DOCUMENT EXTRACT:

A miracle ought (in order to its being received by those who were not eye-witnesses) to have been wrought in the presence of such a number of creditable witnesses, as to render it unlikely that there should have been any delusion. Though it may be possible, that the senses of one or two persons may be deceived, it is not to be supposed, that those of any number should. And the greater the number of witnesses is, (supposing them credible,) the probability of their being all at the same time under a delusion becomes the less, till it comes to be wholly incredible and inconceivable; and then their testimony becomes unquestionable. This necessary condition ef fectually excludes such pretended miracles as those of Mahomet's vision, which passed wholly without witness. For our Saviour's reasoning is undeniably just; if a man bear record of himself, his record is not true; that is, the mere assertion of a person, who, for any thing that appears, may be interested to deceive, is not a sumcient ground of credit. On this account also that most monstrous insult upon all the senses and faculties of mankind, Transubstantiation, is effectually cut off from all pretensions to the character of a miracle. For the wafer is so far from having been ever turned into a whole Christ before any credible witness or witnesses, that every person, before whom it has been attempted or pretended to be done, has had, or might have had, the assurances of both sense and understanding, that it remained still as much wafer as ever.

ACTION ITEM: Can you carry on the passage about miracles and their witnesses, picking up after its final sentence?

PROVIDED INFORMATION:
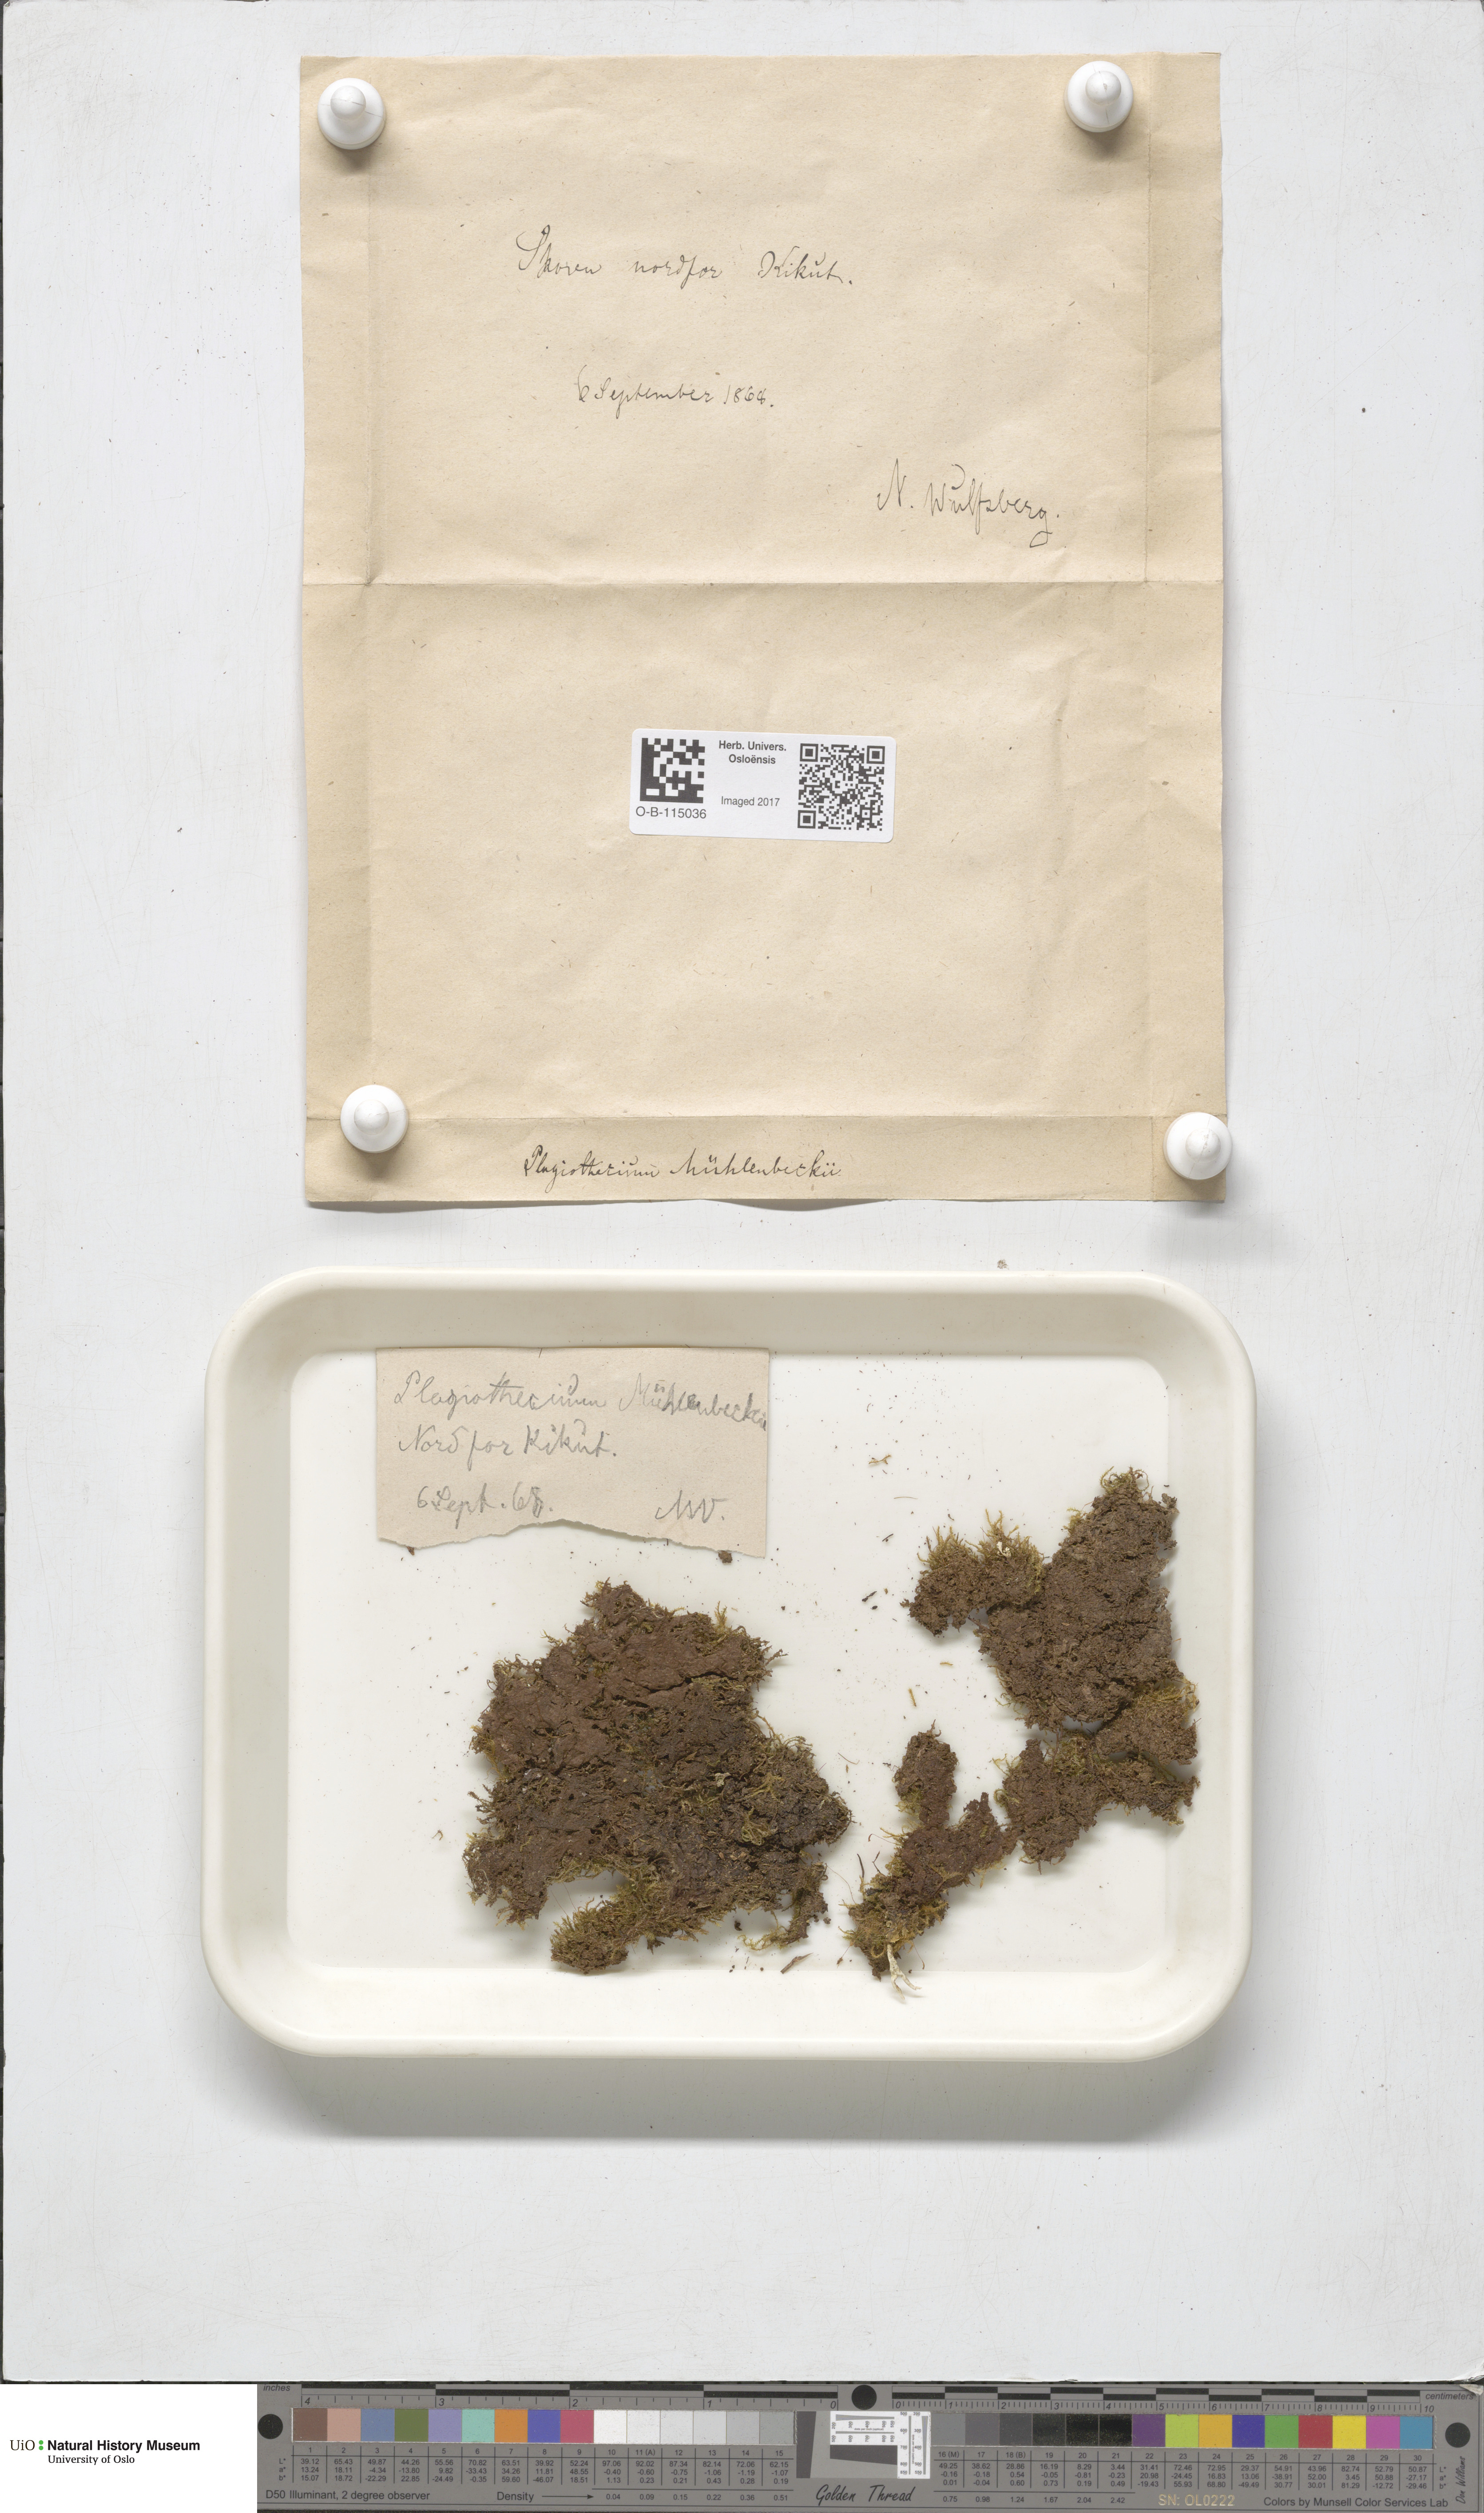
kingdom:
---
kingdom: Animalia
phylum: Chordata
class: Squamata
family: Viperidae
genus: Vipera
---
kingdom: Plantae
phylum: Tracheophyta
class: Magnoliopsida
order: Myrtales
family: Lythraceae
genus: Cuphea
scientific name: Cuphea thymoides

RESPONSE BELOW:
The witnesses of a miracle must be credible; they must be under no visible temptation to deceive; and they must be persons of such understanding as to be equal to the examination of the pretended miracle. The pretended miracles of the Papists may on very just grounds be suspected; as we know what immense profits that worldly church gets by deluding the people. The workers of the Scripture-miracles were under no temptation to bribe witnesses; but quite to the contrary. For they all lost, and

none of them gained any thing secular by their works. Moses forsook the court of Pharaoh to wander many years in the wilderness, and die there. The prophets suffered persecution and death for their plainness in reproving the fashionable vices of their times. The blessed Saviour of the world, and his apostles, and the first proselytes to Christianity, exposed themselves to every kind of affliction and distress, and to violent and infamous deaths. So that they cannot, with any shadow of reason, be suspected of having bribed witnesses to testify to their miracles; nor indeed had they any secular advantage to offer in order to gain proselytes.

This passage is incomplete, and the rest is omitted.